(Saved data entries)
───

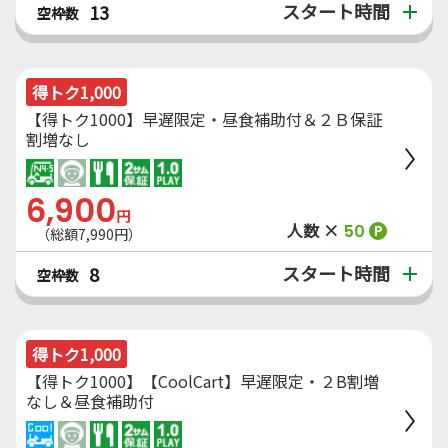
スタート時間
13
空枠数
得トク1,000
【得トク1000】早遅限定・昼食補助付＆２Ｂ保証
割増なし
6,900
円
人数 ×
50
P
（総額7,990円）
スタート時間
8
空枠数
得トク1,000
【得トク1000】【CoolCart】早遅限定・２B割増
なし＆昼食補助付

───

**Directions**
Work out how many lines in the records contain the string "早遅限定", and reply with the number alone.

**Exercise result**
2